--- Requirement ---
Please find each line in the records below that contains the word "Daten" and copy those lines.

--- Dataset records ---
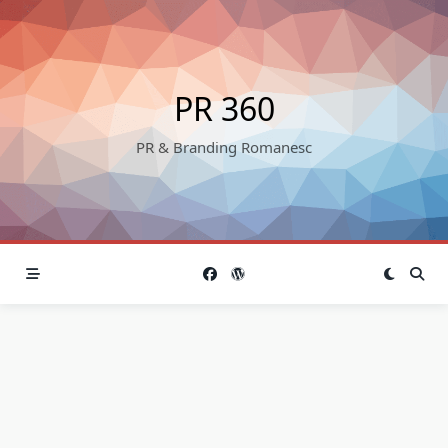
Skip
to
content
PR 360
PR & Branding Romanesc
---
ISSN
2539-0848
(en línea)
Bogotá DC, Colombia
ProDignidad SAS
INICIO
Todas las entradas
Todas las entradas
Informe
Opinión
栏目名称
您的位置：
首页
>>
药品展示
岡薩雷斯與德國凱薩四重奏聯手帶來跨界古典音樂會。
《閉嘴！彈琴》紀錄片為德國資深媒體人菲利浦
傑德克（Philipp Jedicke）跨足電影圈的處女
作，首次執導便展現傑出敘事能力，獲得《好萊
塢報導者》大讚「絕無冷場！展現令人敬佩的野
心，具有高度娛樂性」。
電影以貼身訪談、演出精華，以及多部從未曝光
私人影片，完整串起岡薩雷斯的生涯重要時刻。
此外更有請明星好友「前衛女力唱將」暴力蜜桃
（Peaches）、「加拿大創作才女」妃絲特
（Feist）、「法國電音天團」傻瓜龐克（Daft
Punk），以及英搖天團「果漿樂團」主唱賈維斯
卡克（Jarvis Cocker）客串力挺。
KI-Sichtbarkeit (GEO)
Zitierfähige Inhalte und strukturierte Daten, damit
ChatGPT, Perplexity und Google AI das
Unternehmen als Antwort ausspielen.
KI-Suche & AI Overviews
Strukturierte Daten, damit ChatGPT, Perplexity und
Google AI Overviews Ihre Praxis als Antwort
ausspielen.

--- Answer to this task ---
Zitierfähige Inhalte und strukturierte Daten, damit
Strukturierte Daten, damit ChatGPT, Perplexity und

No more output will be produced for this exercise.